[V9.1.0 Jul 2018][IBM MQ Advanced][Linux]

RDQM disaster recovery

RDQM (replicated data queue manager) is available on a subset of Linux® platforms and can provide a disaster recovery solution.

See Software Product Compatibility Reports for full details.

You can create a primary instance of a disaster recovery queue manager running on one server, and a secondary instance of the queue manager on another server that acts as the recovery node. Data is replicated between the queue manager instances. If you lose your primary queue manager, you can manually make the secondary instance into the primary instance and start the queue manager, then resume work from the same place. You cannot start a queue manager while it is in the secondary role. The replication of the data between the two nodes is handled by DRBD.

You can choose between synchronous and asynchronous replication of data between primary and secondary queue managers. If you select the asynchronous option, operations such as IBM® MQ PUT or GET complete and return to the application before the event is replicated to the secondary queue manager. Asynchronous replication means that, following a recovery situation, some messaging data might be lost. But the secondary queue manager will be in a consistent state, and able to start running immediately, even if it is started at a slightly earlier part of the message stream.

You cannot add disaster recovery to an existing queue manager, although you can migrate an existing queue manager to become a RDQM queue manager (see Migrating a queue manager to become a DR RDQM queue manager). A queue manager cannot be configured with both RDQM disaster recovery and RDQM high availability.

You can have several pairs of RDQM queue managers running on a number of different servers. For example, you could have primary disaster recovery queue managers running on different nodes, while all their secondary disaster recovery queue managers run on the same node. Some example configurations are illustrated in the following diagrams.

Figure 1. Single RDQM pair
shows a single RDQM disaster recovery pair
Figure 2. Secondary queue managers in same node
Shows primary queue managers in three different data centers with their secondaries in a single data center

Replication, synchronization, and snapshots

While the two nodes in a disaster recovery configuration are connected, any updates to the persistent data for a disaster recovery queue manager are transferred from the primary instance of the queue manager to the secondary instance. This is known as replication.

If the network connection between the two nodes is lost, the changes to the persistent data for the primary instance of a queue manager are tracked. When the network connection is restored, a different process is used to get the secondary instance up to speed as quickly as possible.
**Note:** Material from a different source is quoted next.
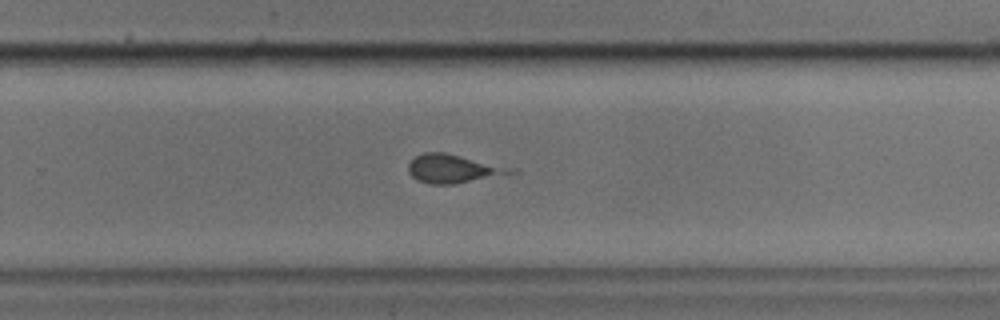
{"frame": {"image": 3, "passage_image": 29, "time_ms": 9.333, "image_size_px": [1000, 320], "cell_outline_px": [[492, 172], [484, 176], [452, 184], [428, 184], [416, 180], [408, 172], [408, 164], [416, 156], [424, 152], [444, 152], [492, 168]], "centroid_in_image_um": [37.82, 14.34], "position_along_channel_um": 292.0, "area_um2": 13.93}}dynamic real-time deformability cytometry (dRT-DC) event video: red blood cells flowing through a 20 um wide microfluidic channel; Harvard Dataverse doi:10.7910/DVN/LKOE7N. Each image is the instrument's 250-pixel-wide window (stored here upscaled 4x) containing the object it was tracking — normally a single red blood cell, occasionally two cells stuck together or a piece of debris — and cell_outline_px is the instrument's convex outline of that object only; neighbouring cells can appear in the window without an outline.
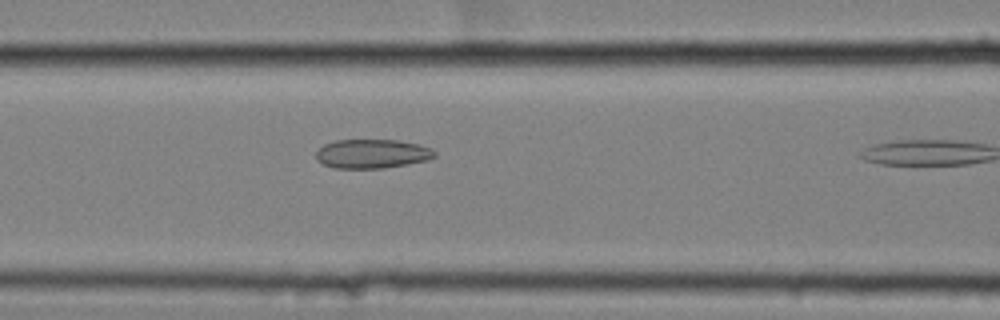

This is known as synchronization.

While synchronization is in progress, the data on the secondary instance is in an inconsistent state. A snapshot of the state of the secondary queue manager data is taken. If a failure of the main node or the network connection occurs during synchronization, the secondary instance reverts to this snapshot and the queue manager can be started. Any of the updates that happened since the original network failure are lost, however.

Partitioned data (split brain)

DR RDQM configurations require user action after loss of the primary instance of a queue manager to promote and run the secondary instance on the recovery node. It is the responsibility of whoever (or whatever) promotes the secondary instance to ensure that the former primary queue manager is stopped. If the original primary keeps running, it might process messages and, when normal operation is restored, the two instances of the queue manager have different views of the data. This is known as a partitioned or split-brain state.

Consider the following situations:
  • The node on which the primary queue manager is running fails completely. You promote the secondary instance to become the primary; you cannot take action to stop the original primary because it is not running. When the original node is repaired or replaced, the queue manager on that node will be initially made the secondary and be synchronized with the primary queue manager on the recovery node. The roles of the two queue managers are then reversed, and normal operation recommences. The only potential data loss in this situation is any data that the primary had not completed replicating to the secondary before the node failed.
  • There is a network failure affecting the replication link between the nodes running the primary and secondary instances of the queue manager. In this situation you must ensure that you stop the original primary before you promote the secondary. If the original primary still has other network connectivity you effectively have two primary instances running at the same time, and partitioned data can accrue. (If the replication link is working, you cannot promote a secondary queue manager if the primary instance is still running, the command fails.)
  • There is a complete network failure on the node running the primary instance of the queue manager. Again you must ensure that you stop the primary instance before you promote the secondary. If the previous primary is still running when the network is restored, there will be two primary instances, and again partitioned data will accrue.

When you do a managed failover, you should not see a DR status of partitioned for the queue manager instances. A managed failover ends the queue manager on the primary node, then starts the queue manager on the recovery node after data has been fully replicated. A partitioned state is not expected because the queue manager is ended and data is synchronized between the nodes before it is started on the recovery node. If the queue manager is started on the recovery node while there is a loss of connectivity between the nodes then data divergence is likely if the queue manager was active on the main node when connectivity was lost. In this scenario, a partitioned state is expected to be reported once connectivity is restored because the queue manager data was not synchronized. If a partitioned state occurs you might have to examine the two data sets and make an informed decision about what set to keep. See Resolving a partitioned (split brain) problem in DR RDQM.